Staff was nice. Food was overpriced.

+0.0

ambivalent

+0.4

-0.4

Staff was absolutely astounding. Food was absolutely terrible.

When calculating the components, passages with the opposite polarity are considered neutral. Therefore, the negative components of the following two texts are identical:

mean

label

pos

neg

text

+0.0

ambivalent

+0.4

-0.4

Staff was absolutely astounding. Food was absolutely terrible.

-0.4

negative

+0.0

-0.4

Today is Tuesday. Food was absolutely terrible.

The labels are provided just for convenience. By default, they are set as follows:

  • neutral is in interval [-0.1, 0.1]

  • ambivalent:
    • neither component is neutral and

    • neither component is significant (i.e., the mean sentiment is [-0.5, 0.5])

    • {mean: 0.0, pos: 0.4, neg: -0.4} and {mean: -0.1, pos: 0.4, neg: -0.6} are both ambivalent

    • {mean: -0.6, pos: 0.2, neg: -1.0} is negative, becuase there is far more negativity than positivity

Note that a typical text contains a lot of neutral passages that can “dilute” the sentiment of the whole text.

Item sentiment

In addition to sentiment of text, we can return so-called item sentiment – sentiment related to entities or relations. Note that at this moment, the sentiment of items is derived from the sentiment of sentences the items occur in. That obviously has some implication. For example, a positively judged entity in an sentence which is negative overall will be assigned a negative sentiment. Therefore actor would be assigned negative sentiment in the following sentence Even the talented actor could not make up for the absolutely disastrous script.

Sample call

You can easily try it yourself:

# On Windows, use \" instead of " and " instead of '
curl -X POST https://api.geneea.com/v3/analysis \
-H 'Authorization: user_key <YOUR USER KEY>' \
-H 'Content-Type: application/json' \
-d '{
    "id": "1",
    "text": "The trip to London was amazing. Only the food was weird. Especially the pizza was terrible.",
    "analyses": ["sentiment", "entities", "relations"],
    "returnItemSentiment": "true",
    "domain": "voc-hospitality"
}'

You should get the following response:

{
    "id": "1",
    "language": {"detected": "en"},
    "entities": [
        {"id": "E0", "gkbId": "HSP-1091", "stdForm": "pizza", "type": "food"}
    ],
    "relations": [
        {"id": "R0", "name": "amazing", "textRepr": "amazing(trip)", "type": "ATTR", "args": [{"type": "SUBJECT", "name": "trip"}], "feats": {"negated": "false", "modality": ""}},
        {"id": "R1", "name": "weird", "textRepr": "weird(food)", "type": "ATTR", "args": [{"type": "SUBJECT", "name": "food"}], "feats": {"negated": "false", "modality": ""}},
        {"id": "R2", "name": "terrible", "textRepr": "terrible(pizza)", "type": "ATTR", "args": [{"type": "SUBJECT", "name": "pizza", "entityId": "E0"}], "feats": {"negated": "false", "modality": ""}}
    ],
    "docSentiment": {"mean": -0.1, "label": "negative", "positive": 0.2, "negative": -0.3},
    "itemSentiments": {
        "E0": {"mean": -0.5, "label": "negative", "positive": 0.0, "negative": -0.5},
        "R0": {"mean": 0.5, "label": "positive", "positive": 0.5, "negative": 0.0},
        "R1": {"mean": -0.4, "label": "negative", "positive": 0.0, "negative": -0.4},
        "R2": {"mean": -0.5, "label": "negative", "positive": 0.0, "negative": -0.5}
    },
    "usedChars": 100
}

You can see that

  • the whole document is judged as slighly negative ("docSentiment": {"mean": -0.1, "label": "negative", ...}),

  • with some positive ("docSentiment": { ... "positive": 0.2 ... }) and some negative aspects ("docSentiment": { ... "negative": -0.3})

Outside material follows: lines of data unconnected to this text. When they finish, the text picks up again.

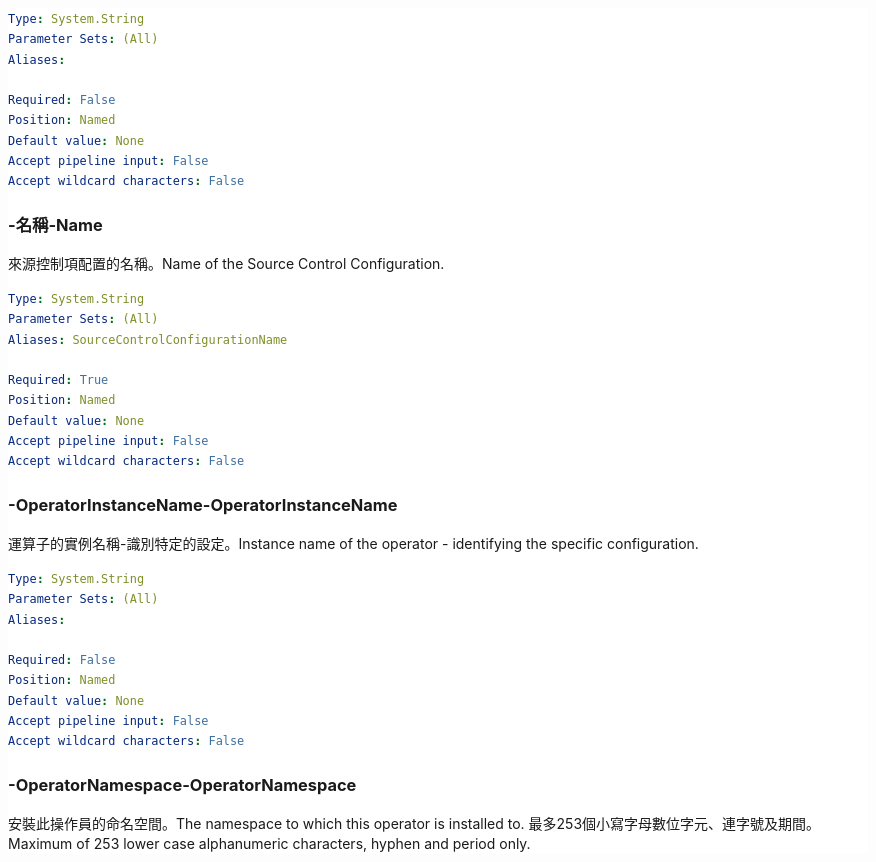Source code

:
 ```yaml
Type: System.String
Parameter Sets: (All)
Aliases:

Required: False
Position: Named
Default value: None
Accept pipeline input: False
Accept wildcard characters: False
```

### <span data-ttu-id="2629c-128">-名稱</span><span class="sxs-lookup"><span data-stu-id="2629c-128">-Name</span></span>
<span data-ttu-id="2629c-129">來源控制項配置的名稱。</span><span class="sxs-lookup"><span data-stu-id="2629c-129">Name of the Source Control Configuration.</span></span>

```yaml
Type: System.String
Parameter Sets: (All)
Aliases: SourceControlConfigurationName

Required: True
Position: Named
Default value: None
Accept pipeline input: False
Accept wildcard characters: False
```

### <span data-ttu-id="2629c-130">-OperatorInstanceName</span><span class="sxs-lookup"><span data-stu-id="2629c-130">-OperatorInstanceName</span></span>
<span data-ttu-id="2629c-131">運算子的實例名稱-識別特定的設定。</span><span class="sxs-lookup"><span data-stu-id="2629c-131">Instance name of the operator - identifying the specific configuration.</span></span>

```yaml
Type: System.String
Parameter Sets: (All)
Aliases:

Required: False
Position: Named
Default value: None
Accept pipeline input: False
Accept wildcard characters: False
```

### <span data-ttu-id="2629c-132">-OperatorNamespace</span><span class="sxs-lookup"><span data-stu-id="2629c-132">-OperatorNamespace</span></span>
<span data-ttu-id="2629c-133">安裝此操作員的命名空間。</span><span class="sxs-lookup"><span data-stu-id="2629c-133">The namespace to which this operator is installed to.</span></span>
<span data-ttu-id="2629c-134">最多253個小寫字母數位字元、連字號及期間。</span><span class="sxs-lookup"><span data-stu-id="2629c-134">Maximum of 253 lower case alphanumeric characters, hyphen and period only.</span></span>
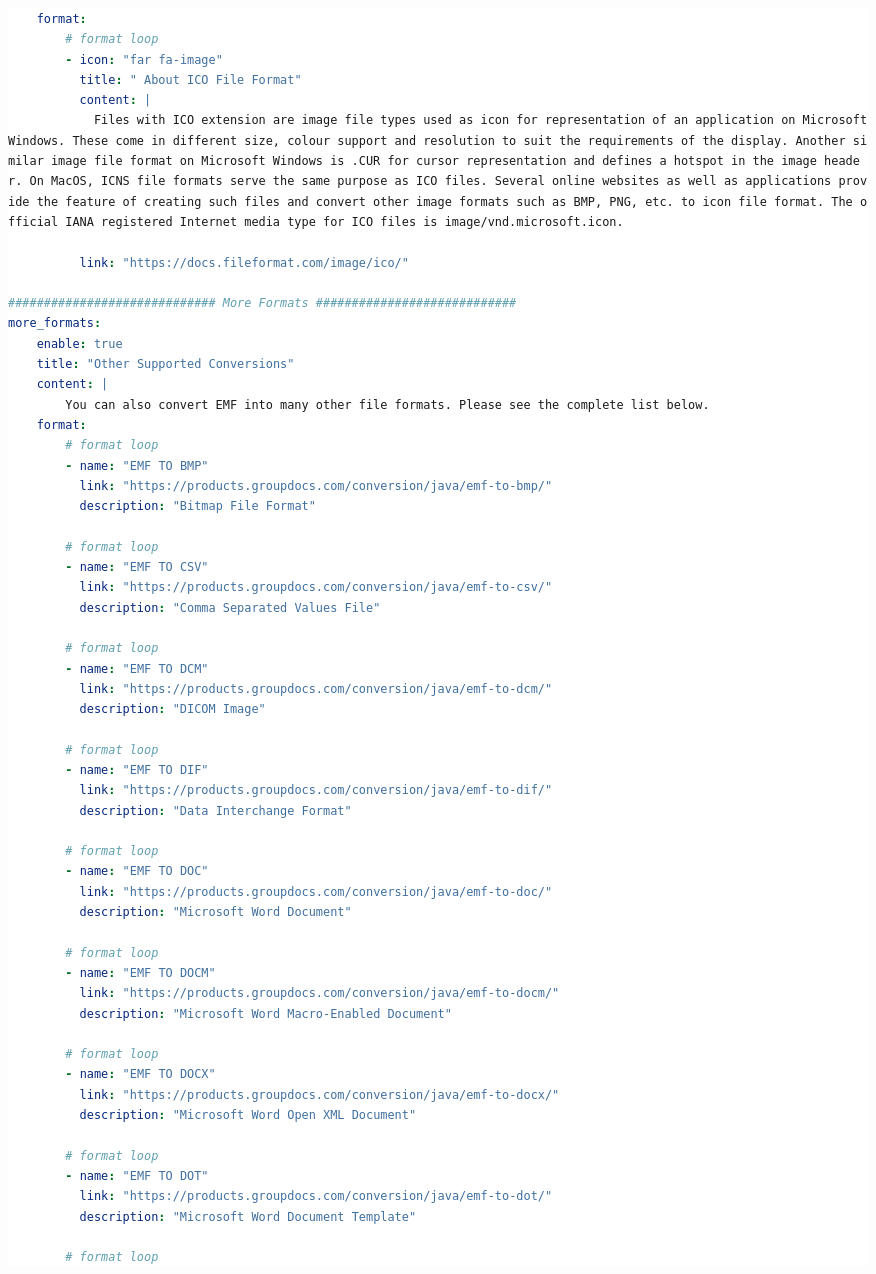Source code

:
 ```yaml
    format:
        # format loop
        - icon: "far fa-image"
          title: " About ICO File Format"
          content: |
            Files with ICO extension are image file types used as icon for representation of an application on Microsoft Windows. These come in different size, colour support and resolution to suit the requirements of the display. Another similar image file format on Microsoft Windows is .CUR for cursor representation and defines a hotspot in the image header. On MacOS, ICNS file formats serve the same purpose as ICO files. Several online websites as well as applications provide the feature of creating such files and convert other image formats such as BMP, PNG, etc. to icon file format. The official IANA registered Internet media type for ICO files is image/vnd.microsoft.icon.

          link: "https://docs.fileformat.com/image/ico/"

############################# More Formats ############################
more_formats:
    enable: true
    title: "Other Supported Conversions"
    content: |
        You can also convert EMF into many other file formats. Please see the complete list below.
    format: 
        # format loop
        - name: "EMF TO BMP"
          link: "https://products.groupdocs.com/conversion/java/emf-to-bmp/"
          description: "Bitmap File Format"

        # format loop
        - name: "EMF TO CSV"
          link: "https://products.groupdocs.com/conversion/java/emf-to-csv/"
          description: "Comma Separated Values File"

        # format loop
        - name: "EMF TO DCM"
          link: "https://products.groupdocs.com/conversion/java/emf-to-dcm/"
          description: "DICOM Image"

        # format loop
        - name: "EMF TO DIF"
          link: "https://products.groupdocs.com/conversion/java/emf-to-dif/"
          description: "Data Interchange Format"

        # format loop
        - name: "EMF TO DOC"
          link: "https://products.groupdocs.com/conversion/java/emf-to-doc/"
          description: "Microsoft Word Document"

        # format loop
        - name: "EMF TO DOCM"
          link: "https://products.groupdocs.com/conversion/java/emf-to-docm/"
          description: "Microsoft Word Macro-Enabled Document"

        # format loop
        - name: "EMF TO DOCX"
          link: "https://products.groupdocs.com/conversion/java/emf-to-docx/"
          description: "Microsoft Word Open XML Document"

        # format loop
        - name: "EMF TO DOT"
          link: "https://products.groupdocs.com/conversion/java/emf-to-dot/"
          description: "Microsoft Word Document Template"

        # format loop
```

  • pizza is judged as negative ("E0": {"mean": -0.5, "label": "negative", "positive": 0.0, "negative": -0.5})

  • amazing trip is judged as positive ("R0": {"mean": 0.5, "label": "positive", "positive": 0.5, "negative": 0.0})

  • weird food is judged as negative ("R1": {"mean": -0.4, "label": "negative", "positive": 0.0, "negative": -0.4})

  • terrible pizza is judged as negative ("R2": {"mean": -0.5, "label": "negative", "positive": 0.0, "negative": -0.5})

Customization

We can customize our sentiment analysis to your needs.